Take the lines below from the one with "بالخطوط الأمامية، سواء" through the one with "أقول لك: صبر" and retype them exactly. Include nothing else, and no pictures.
──────── Material supplied
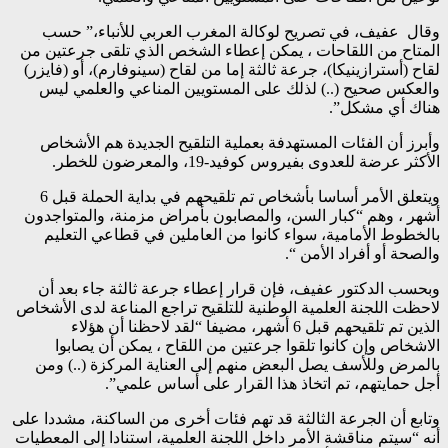
وقال عفيف، في تصريح لوكالة المغرب العربي للأنباء،” حسب
المتاح من اللقاحات ، يمكن إعطاء الشخص الذي تلقى جرعتين من
لقاح (أسترازينيكا)، جرعة ثالثة إما من لقاح (سينوفارم)، أو (فايزر)
والعكس صحيح (..) لذلك على المستويين المناعي والعلمي ليس
هناك أي مشكل”.
وأبرز أن الفئات المستهدفة بعملية التلقيح الجديدة هم الأشخاص
الأكثر عرضة للعدوى بفيروس كوفيد-19، والمعرضون للخطر.
ويتعلق الأمر أساسا بأشخاص تم تلقيحهم في بداية الحملة قبل 6
أشهر ، وهم “كبار السن، والمصابون بأمراض مزمنة، والمتواجدون
بالخطوط الأمامية، سواء كانوا من العاملين في قطاعي التعليم
والصحة أو أفراد الأمن “.
وبحسب الدكتور عفيف، فإن قرار إعطاء جرعة ثالثة جاء بعد أن
لاحظت اللجنة العلمية الوطنية للتلقيح تراجع المناعة لدى الأشخاص
الذين تم تلقيحهم قبل 6 أشهر، مضيفا “لقد لاحظنا أن هؤلاء
الاشخاص وإن كانوا تلقوا جرعتين من اللقاح ، يمكن أن يصابوا
بالمرض وللأسف يصل البعض منهم إلى العناية المركزة (..) ومن
أجل حمايتهم، تم اتخاذ هذا القرار على أساس علمي”.
وتابع أن الجرعة الثالثة قد تهم فئات أخرى من الساكنة، مشددا على
أنه “سيتم مناقشة الأمر داخل اللجنة العلمية، استنادا إلى المعطيات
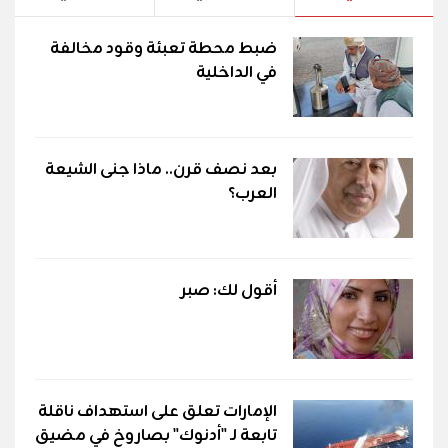
ضبط محطة تعبئة وقود مخالفة
في الداخلية
بعد نصف قرن.. ماذا جنى الشيعة
العرب؟
أقول لك: صبر
الإمارات تعلق على استهداف ناقلة
تابعة لـ "أدنوك" بصاروخ في مضيق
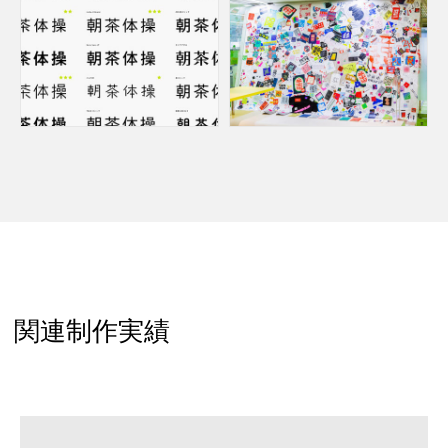
関連制作実績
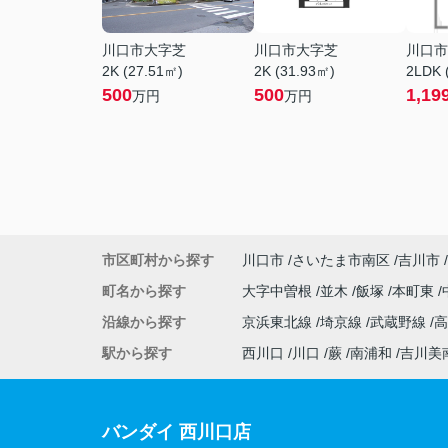
川口市大字芝
川口市大字芝
川口市
2K (27.51㎡)
2K (31.93㎡)
2LDK 
500
500
1,19
万円
万円
市区町村から探す
川口市
さいたま市南区
吉川市
町名から探す
大字中曽根
並木
飯塚
本町東
沿線から探す
京浜東北線
埼京線
武蔵野線
駅から探す
西川口
川口
蕨
南浦和
吉川美
バンダイ 西川口店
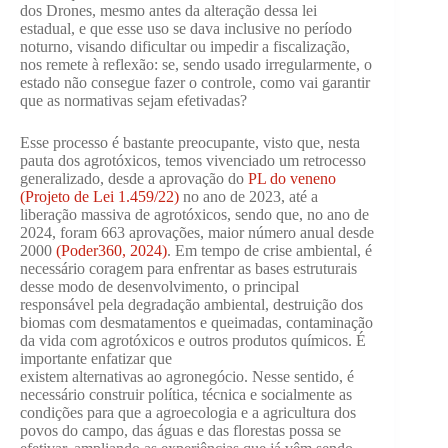
dos Drones, mesmo antes da alteração dessa lei
estadual, e que esse uso se dava inclusive no período
noturno, visando dificultar ou impedir a fiscalização,
nos remete à reflexão: se, sendo usado irregularmente, o
estado não consegue fazer o controle, como vai garantir
que as normativas sejam efetivadas?
Esse processo é bastante preocupante, visto que, nesta
pauta dos agrotóxicos, temos vivenciado um retrocesso
generalizado, desde a aprovação do
PL do veneno
(Projeto de Lei 1.459/22)
no ano de 2023, até a
liberação massiva de agrotóxicos, sendo que, no ano de
2024, foram 663 aprovações, maior número anual desde
2000
(Poder360, 2024)
. Em tempo de crise ambiental, é
necessário coragem para enfrentar as bases estruturais
desse modo de desenvolvimento, o principal
responsável pela degradação ambiental, destruição dos
biomas com desmatamentos e queimadas, contaminação
da vida com agrotóxicos e outros produtos químicos. É
importante enfatizar que
existem alternativas ao agronegócio. Nesse sentido, é
necessário construir política, técnica e socialmente as
condições para que a agroecologia e a agricultura dos
povos do campo, das águas e das florestas possa se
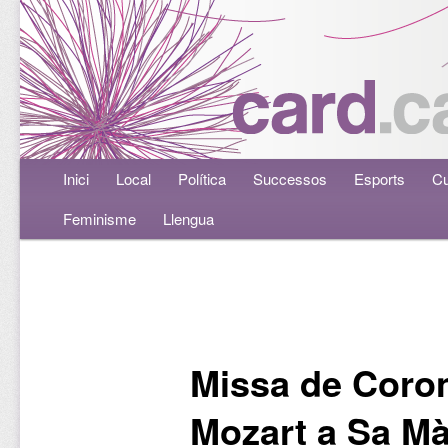
Menú principal
Inici
Aneu al contingut principal
Aneu al contingut secundari
Local
Política
Successos
Esports
Cu
Feminisme
Llengua
Navegació per les entrades
Missa de Coro
Mozart a Sa M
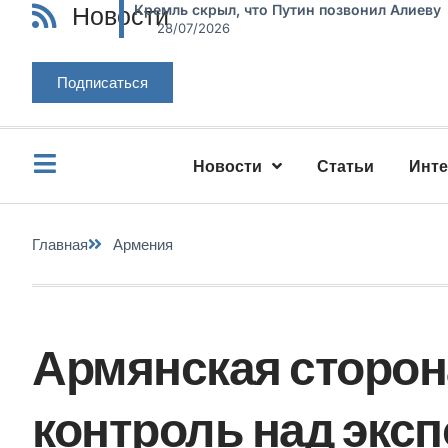
Новости
Кремль скрыл, что Путин позвонил Алиеву
28/07/2026
Подписаться
Новости
Статьи
Инт
Главная
Армения
Армянская сторон
контроль над экс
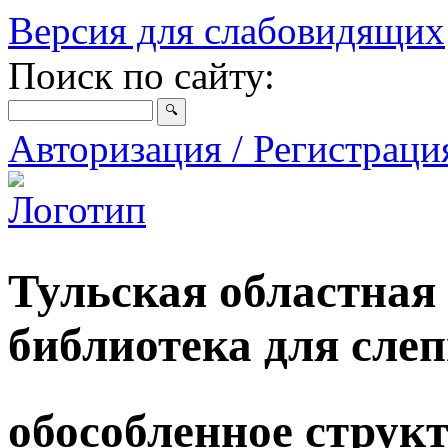
Версия для слабовидящих
Поиск по сайту:
Авторизация / Регистрац
Тульская областная
библиотека для сле
обособленное струк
────────────────
▶ Answer below:
بالخطوط الأمامية، سواء كانوا من العاملين في قطاعي التعليم
والصحة أو أفراد الأمن “.
وبحسب الدكتور عفيف، فإن قرار إعطاء جرعة ثالثة جاء بعد أن
لاحظت اللجنة العلمية الوطنية للتلقيح تراجع المناعة لدى الأشخاص
الذين تم تلقيحهم قبل 6 أشهر، مضيفا “لقد لاحظنا أن هؤلاء
الاشخاص وإن كانوا تلقوا جرعتين من اللقاح ، يمكن أن يصابوا
بالمرض وللأسف يصل البعض منهم إلى العناية المركزة (..) ومن
أجل حمايتهم، تم اتخاذ هذا القرار على أساس علمي”.
وتابع أن الجرعة الثالثة قد تهم فئات أخرى من الساكنة، مشددا على
أنه “سيتم مناقشة الأمر داخل اللجنة العلمية، استنادا إلى المعطيات
ضبط محطة تعبئة وقود مخالفة
في الداخلية
بعد نصف قرن.. ماذا جنى الشيعة
العرب؟
أقول لك: صبر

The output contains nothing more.